A Small Business Innovation Research (SBIR) grant from the US National Institutes of Health (NIH) has set DNASTAR on the next stage of expanding its sequence assembly and analysis software from general research usage to the clinical-research market.
A lifescience software company based in Madison, Wisconsin, DNASTAR started off developing and marketing desk-top software for DNA and protein sequence assembly and analysis.
It has since broadened its offering to include next-generation sequencing applications such as RNA-Seq and ChIP-Seq, as well as microarray gene-expression software.
The Phase II SBIR grant award from the NIH is for a project called ‘Association Analysis Software for Mining Clinical Next-Gen Sequencing Data’.
This is the second phase of a programme initially funded in 2012, DNASTAR explained. It involves research and development aimed at adapting the company’s sequence assembly and analysis software for the clinical-research market.

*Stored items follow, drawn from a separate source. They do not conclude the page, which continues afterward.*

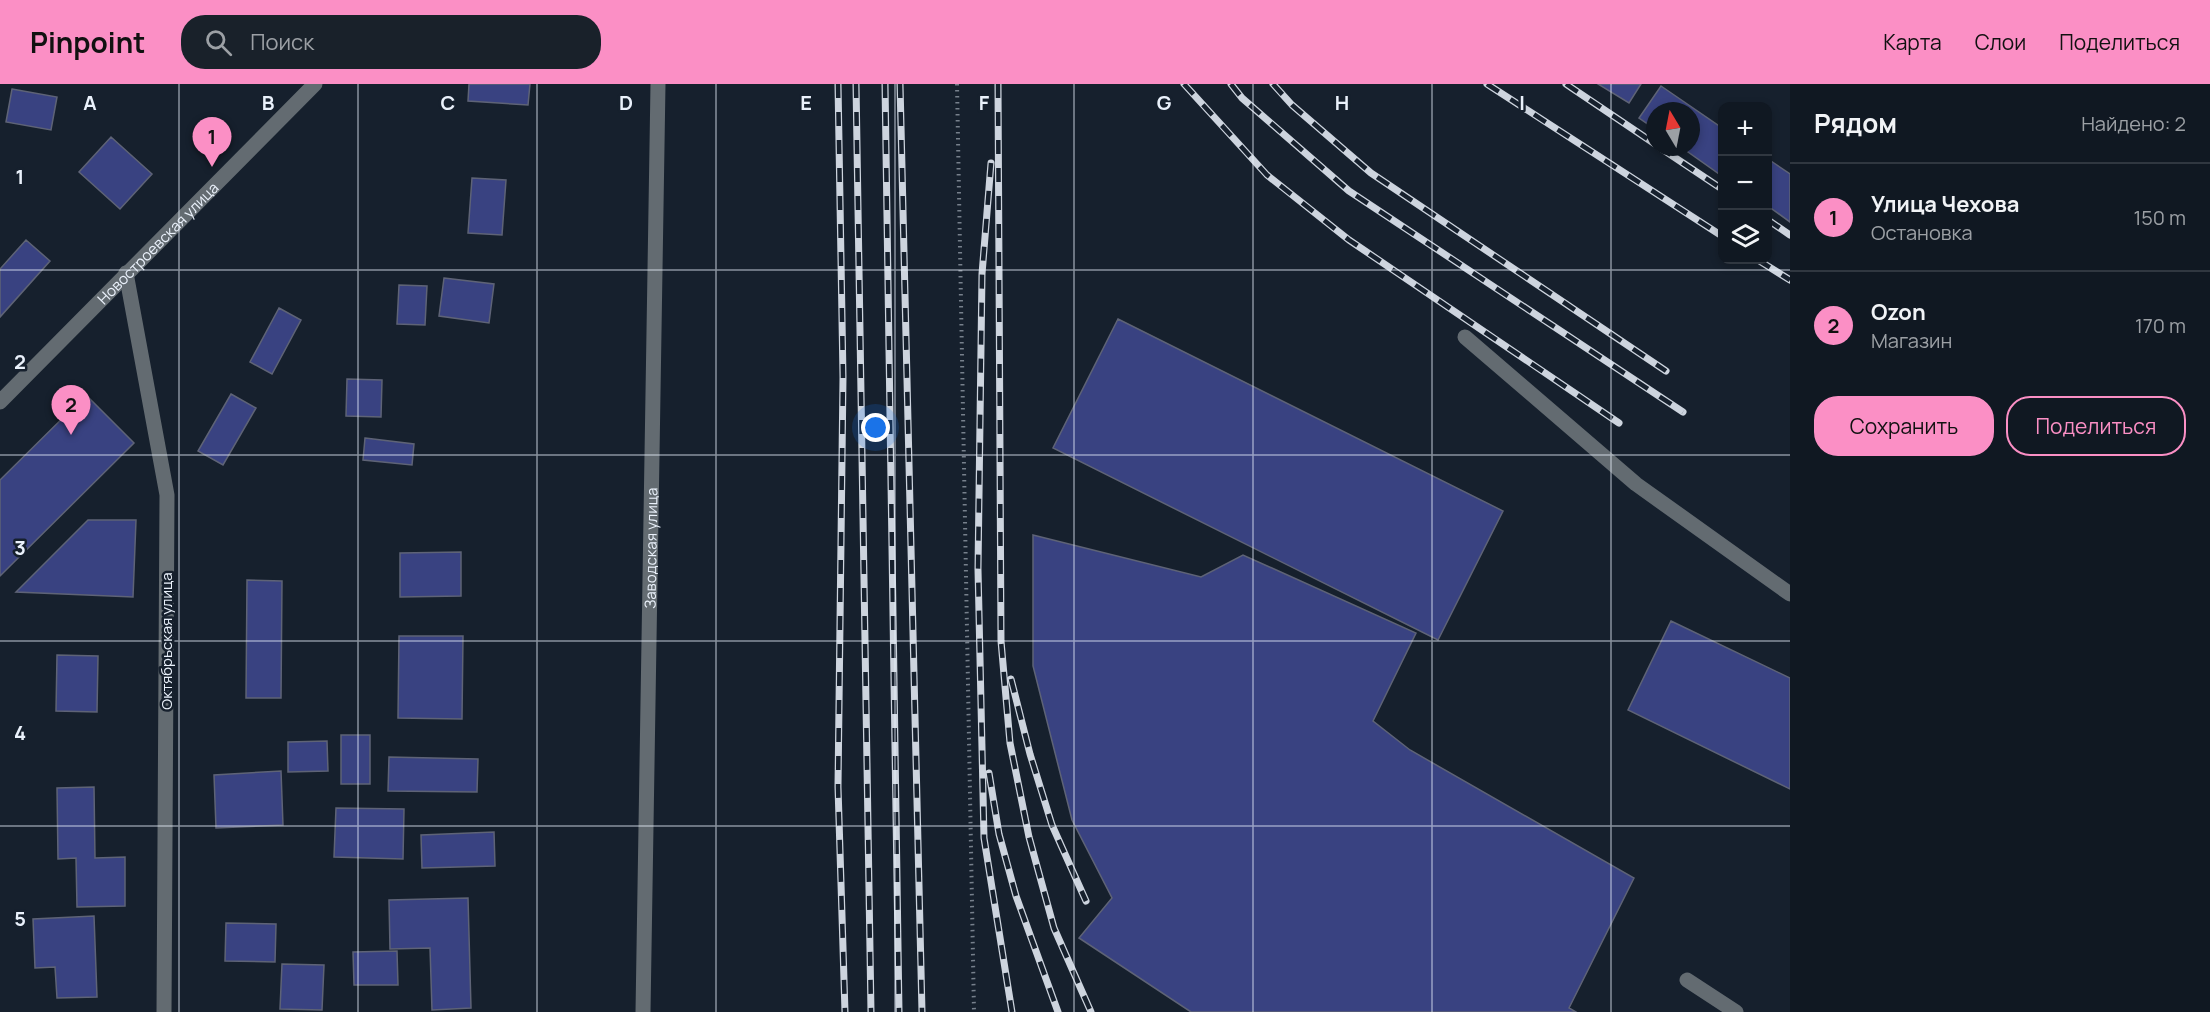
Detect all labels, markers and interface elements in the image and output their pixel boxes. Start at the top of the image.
search box [181,15,601,69]
text: Pinpoint [30,23,145,61]
icon: search [202,26,235,59]
text: Поиск [250,27,314,57]
text: Карта [1883,28,1942,56]
text: Слои [1975,28,2026,56]
text: Поделиться [2059,28,2180,56]
text: A [83,89,97,116]
text: B [262,89,275,116]
text: C [441,89,455,116]
text: D [619,89,633,116]
text: E [800,89,812,116]
text: F [979,89,990,116]
text: G [1157,89,1172,116]
text: H [1335,89,1349,116]
text: I [1519,89,1525,116]
north arrow [1646,102,1700,156]
map controls [1718,102,1772,264]
button: + [1718,102,1772,156]
text: Рядом [1814,105,1897,141]
text: Найдено: 2 [2081,110,2186,137]
pin: 1 [192,118,232,167]
button: − [1718,156,1772,210]
text: 1 [16,163,24,190]
street label: Новостроевская улица [92,177,223,309]
text: Улица Чехова [1871,189,2019,219]
text: 1 [1829,204,1838,231]
text: 150 m [2133,204,2186,231]
button: layers [1718,210,1772,264]
text: Остановка [1871,219,1973,246]
text: Ozon [1871,297,1926,327]
text: 2 [1828,312,1839,339]
text: 170 m [2135,312,2186,339]
text: Магазин [1871,327,1952,354]
text: 2 [14,348,26,375]
pin: 2 [52,386,90,435]
button: Сохранить [1814,396,1994,456]
button: Поделиться [2006,396,2186,456]
your location [861,413,890,442]
street label: Заводская улица [639,487,662,609]
text: 3 [14,534,26,561]
street label: Октябрьская улица [156,572,177,710]
text: 4 [14,719,26,746]
text: 5 [14,905,26,932]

The value of the grant was not disclosed, although SBIR Phase II awards from the NIH normally do not cover more than total costs of US$1,000,000 over a two-year period.
Tom Schwei, vice president and general manager of DNASTAR, pointed to the growing trend “to consider analysing genomic information as part of clinical studies, whether retrospectively or prospectively”.
Increasingly, clinical researchers are recognising that including a genomic component in their trials “can uncover key information that is critical in moving a study forward”, Schwei added.
As part of the grant research programme, DNASTAR will be collaborating with clinicians on a number of cancer studies to ensure that its software fully meets their needs.